【時視各角】「ピーク・コリア」危機
6/15(木) 9:39配信中央日報日本語版

「ピーク・ジャパン」。日本がピークを迎えたという意味だ。金鍾仁(キム・ジョンイン)未来統合党(「国民の力」の前身)非常対策委員長が2020年夏に日本を反面教師にしようと呼び掛けながらこの題名の本を党議員に配って話題になったことがある。

しかし最近の日本は「ピーク・ジャパン」とは距離が遠い。日本経済は1-3月期に0.7%成長した。この成長が続くと仮定した年間成長率は2.7%だ。これに対し韓国は1-3月期に0.3%成長した。韓国銀行の今年の成長見通しは1.4%。韓国は亀の歩みなのに日本は走っている様相だ。

株価は連日30年ぶりの最高額記録を塗り替えている。代表指数である日経平均は今年に入り約30%上がった。あふれる外国人観光客は経済に活気を吹き込んでいる。4月だけで約200万人の外国人が日本を訪れ、月間旅行収支黒字が2941億円に達した。同じ月に韓国の旅行収支は5億ドルの赤字を出した。

日本経済の足を引っ張っていた物価も上昇している。消費者物価指数は20カ月連続上昇中だが、4月には3.4%上がった。無制限通貨発行のアベノミクスを繰り広げた安倍元首相(2022年7月死去)もできなかったデフレ脱出を岸田首相が可視化している局面だ。

ハイライトは日米経済協力の画期的強化だ。先月末に米商務長官と日本の経済産業相が会談後に出した「日米商務・産業パートナーシップ(JUCIP)」共同声明が端的な例だ。声明には「半導体供給網の回復弾力性を害する生産の地理的集中を解決するために協力する」という内容が盛り込まれた。

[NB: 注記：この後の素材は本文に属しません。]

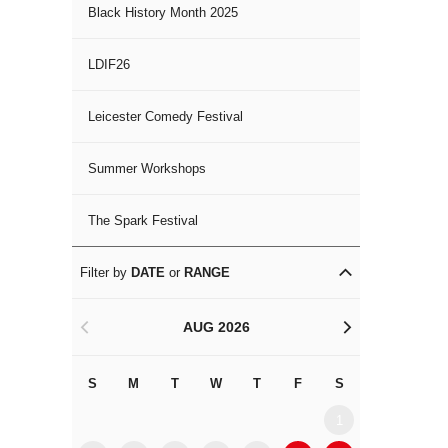
Black History Month 2025
LDIF26
Leicester Comedy Festival
Summer Workshops
The Spark Festival
Filter by
DATE
or
RANGE
AUG 2026
<
>
S
M
T
W
T
F
S
S
M
1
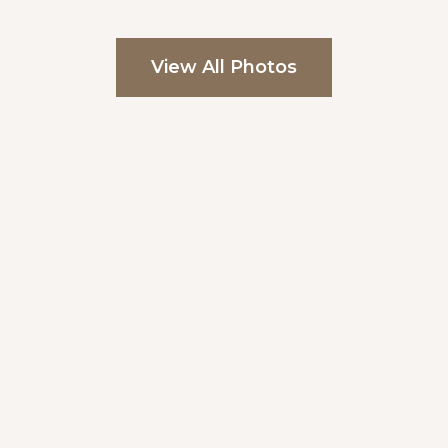
View All Photos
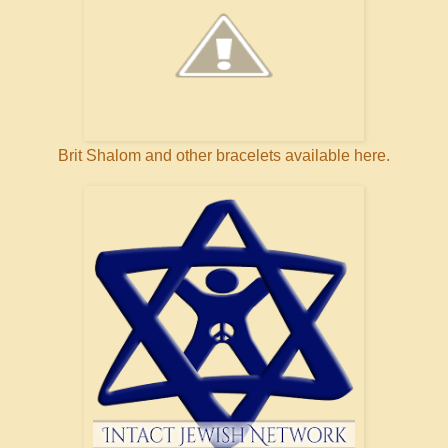
Brit Shalom and other bracelets available here.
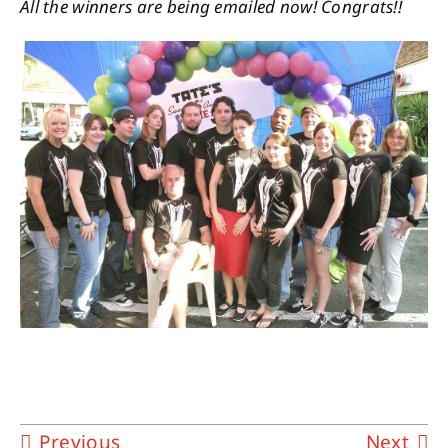
All the winners are being emailed now! Congrats!!
Previous
Next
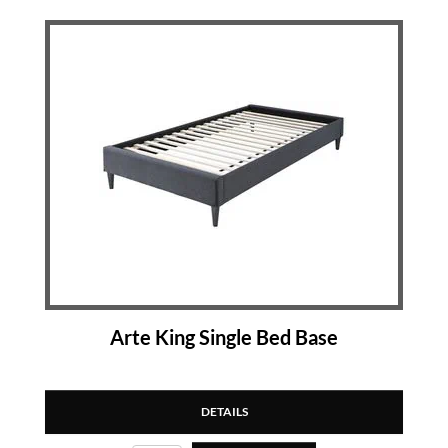
Arte King Single Bed Base
DETAILS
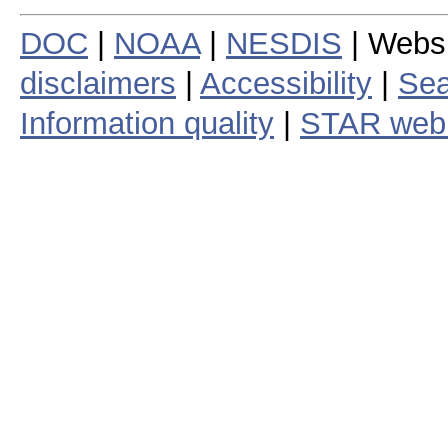
DOC
|
NOAA
|
NESDIS
| Webs
disclaimers
|
Accessibility
|
Sea
Information quality
|
STAR web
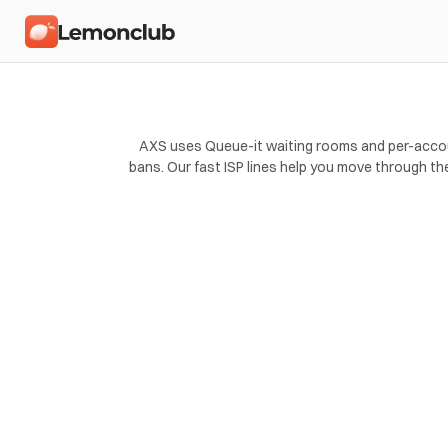
AXS uses Queue-it waiting rooms and per-account 
bans. Our fast ISP lines help you move through th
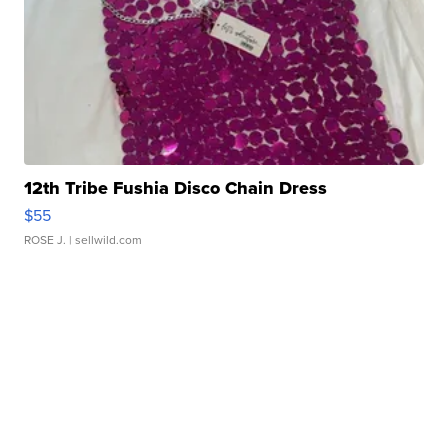
12th Tribe Fushia Disco Chain Dress
$55
ROSE J.
| sellwild.com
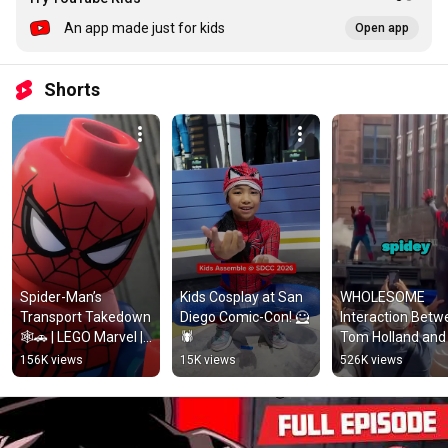
An app made just for kids
Open app
Shorts
Spider-Man’s 
Kids Cosplay at San 
WHOLESOME 
Transport Takedown 
Diego Comic-Con! 🦸
Interaction Betw
🕸️🚗 | LEGO Marvel | 
🕷️
Tom Holland and 
@MarvelHQ
Young Fan
156K views
15K views
526K views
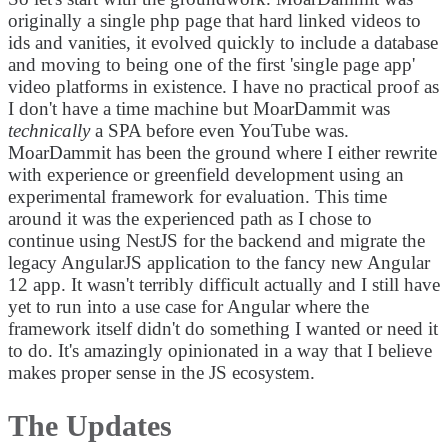
originally a single php page that hard linked videos to
ids and vanities, it evolved quickly to include a database
and moving to being one of the first 'single page app'
video platforms in existence. I have no practical proof as
I don't have a time machine but MoarDammit was
technically
a SPA before even YouTube was.
MoarDammit has been the ground where I either rewrite
with experience or greenfield development using an
experimental framework for evaluation. This time
around it was the experienced path as I chose to
continue using NestJS for the backend and migrate the
legacy AngularJS application to the fancy new Angular
12 app. It wasn't terribly difficult actually and I still have
yet to run into a use case for Angular where the
framework itself didn't do something I wanted or need it
to do. It's amazingly opinionated in a way that I believe
makes proper sense in the JS ecosystem.
The Updates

韓国(メモリー)と台湾(ファウンドリー)が受け持ってきた半導体生産を米国と日本も直接することで両国が意気投合したというのが専門家らの分析だ。韓国には悪材料で、日本には好材料だ。実際に米国の半導体企業マイクロンが日本への投資を大幅増やしており、IBMは日本企業と先端半導体を共同開発中だ。1980年代後半の日米半導体協定とプラザ合意で日本の半導体産業を狙った米国がいまは先端技術まで支援しながら日本の半導体を立て直している。

しかし人口問題は依然として深刻だ。昨年日本の合計特殊出生率は1.26人。過去最低だ。こうした日本をめぐりテスラのイーロン・マスク最高経営責任者(CEO)は昨年、「出生率が死亡率を超える変化がないならば日本は結局存在できないだろう」と評すこともした。しかし少子高齢化ならば日本は韓国より事情がはるかに良い。韓国の昨年の合計特殊出生率は0.78人、世界最下位だ。

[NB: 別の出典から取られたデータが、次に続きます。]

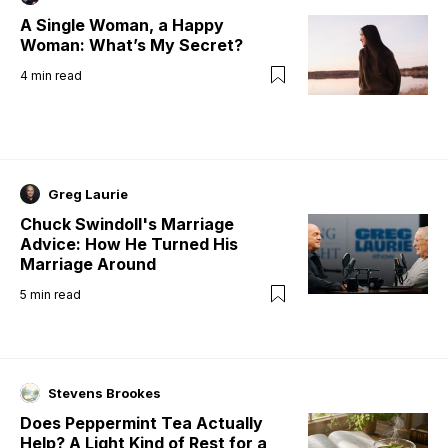
A Single Woman, a Happy
Woman: What’s My Secret?
4
min read
Greg Laurie
Chuck Swindoll's Marriage
Advice: How He Turned His
Marriage Around
5
min read
Stevens Brookes
Does Peppermint Tea Actually
Help? A Light Kind of Rest for a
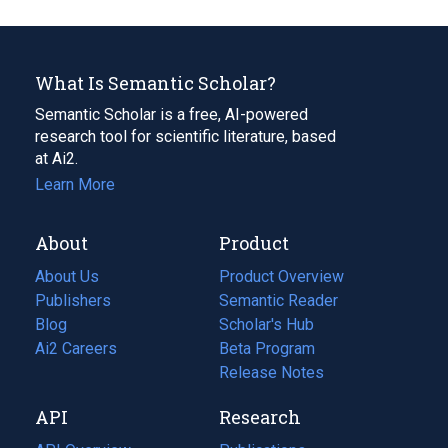
What Is Semantic Scholar?
Semantic Scholar is a free, AI-powered
research tool for scientific literature, based
at Ai2.
Learn More
About
Product
About Us
Product Overview
Publishers
Semantic Reader
Blog
(opens
Scholar's Hub
in
Ai2 Careers
(opens
Beta Program
a
in
Release Notes
new
a
API
Research
tab)
new
tab)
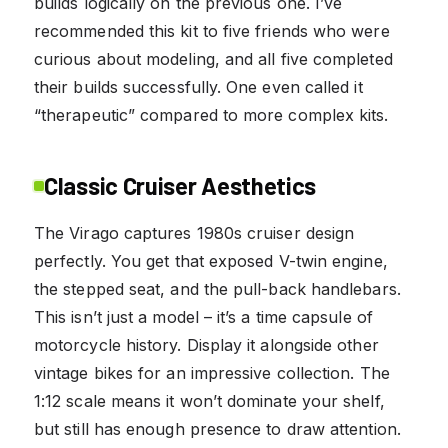
builds logically on the previous one. I’ve
recommended this kit to five friends who were
curious about modeling, and all five completed
their builds successfully. One even called it
“therapeutic” compared to more complex kits.
Classic Cruiser Aesthetics
The Virago captures 1980s cruiser design
perfectly. You get that exposed V-twin engine,
the stepped seat, and the pull-back handlebars.
This isn’t just a model – it’s a time capsule of
motorcycle history. Display it alongside other
vintage bikes for an impressive collection. The
1:12 scale means it won’t dominate your shelf,
but still has enough presence to draw attention.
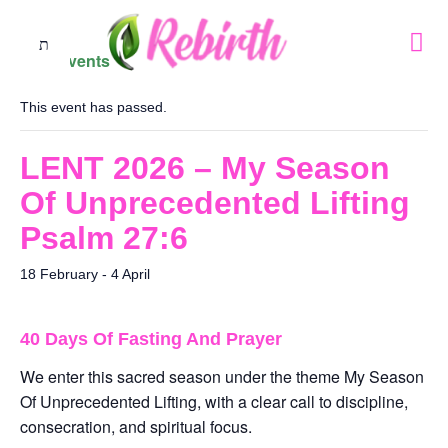
« All Events
This event has passed.
LENT 2026 – My Season
Of Unprecedented Lifting
Psalm 27:6
18 February
-
4 April
40 Days Of Fasting And Prayer
We enter this sacred season under the theme My Season
Of Unprecedented Lifting, with a clear call to discipline,
consecration, and spiritual focus.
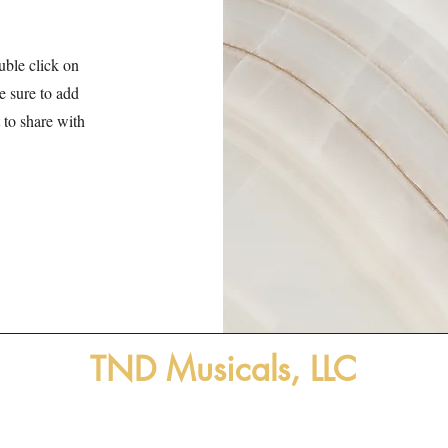
uble click on
ke sure to add
 to share with
TND Musicals, LLC
ensing stage-tested musicals for educational, commun
and regional/professional theatres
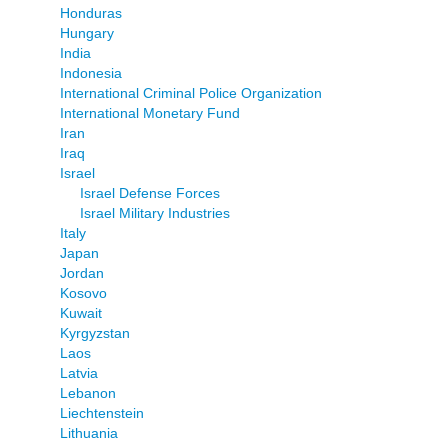
Honduras
Hungary
India
Indonesia
International Criminal Police Organization
International Monetary Fund
Iran
Iraq
Israel
Israel Defense Forces
Israel Military Industries
Italy
Japan
Jordan
Kosovo
Kuwait
Kyrgyzstan
Laos
Latvia
Lebanon
Liechtenstein
Lithuania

『ピーク・ジャパン』(ブラッド・グロッサーマン)は、危機を迎えても問題を改善しない「変化の遅滞」と「改革の不在」が日本の衰退を呼ぶと分析した。しかし変わらずに改革を拒否することでは韓国が日本よりずっと上ではないか。韓国には1990年代後半の国際通貨基金(IMF)による管理体制後は国レベルの改革がなかった。労働改革も、年金改革も、公共部門改革もやり遂げることができなかった。規制・差別・既得権の障壁が随所にある。良質の働き口は限定されており、不動産や教育費などの高コスト構造は堅固だ。そのため青年層は最初から結婚を敬遠し、出産を忌避する。政界の対立解決能力は低い。今度は日本の福島汚染水放流問題をめぐり2008年の狂牛病問題の時のように見苦しく対立している。

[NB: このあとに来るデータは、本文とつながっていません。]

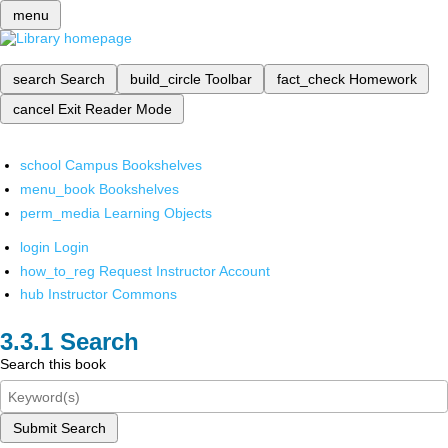
menu
search
Search
build_circle
Toolbar
fact_check
Homework
cancel
Exit Reader Mode
school
Campus Bookshelves
menu_book
Bookshelves
perm_media
Learning Objects
login
Login
how_to_reg
Request Instructor Account
hub
Instructor Commons
Search
Search this book
Submit Search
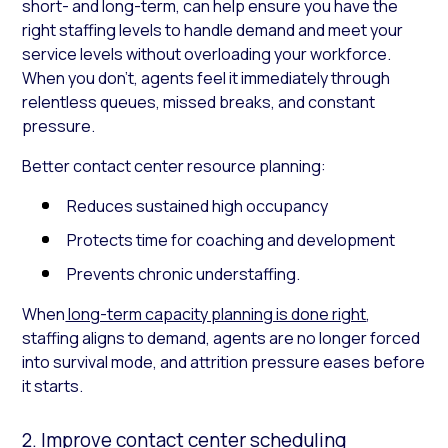
short- and long-term, can help ensure you have the
right staffing levels to handle demand and meet your
service levels without overloading your workforce.
When you don’t, agents feel it immediately through
relentless queues, missed breaks, and constant
pressure.
Better contact center resource planning:
Reduces sustained high occupancy
Protects time for coaching and development
Prevents chronic understaffing.
When
long-term capacity planning is done right
,
staffing aligns to demand, agents are no longer forced
into survival mode, and attrition pressure eases before
it starts.
2. Improve contact center scheduling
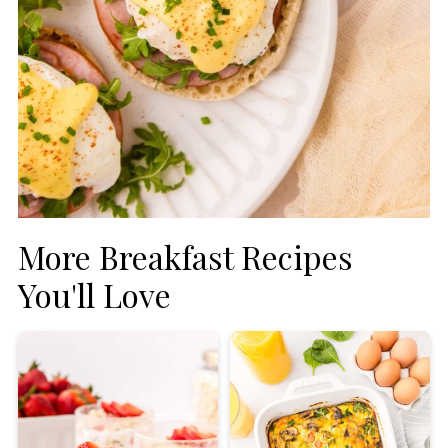
More Breakfast Recipes
You'll Love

日本が過去最低の出生率を記録したという中央日報の記事にはこうしたコメントがつけられた。

「それでも韓国よりは良いです。私も結婚する考えはないです。まわりの子たちもほとんど非婚主義で。社会がこうなのに産みたいでしょうか。何をしてもどうせ学歴や財力で決まるのに私1人生きるだけで忙しい…(後略)」。

反論しにくい話だ。青年が挫折すれば社会は低活力・低成長の泥沼に陥ることになる。日本はピークを突き抜けて進むが、韓国は「ピーク・コリア」が大股で近寄ってくるようだ。これが危機だ。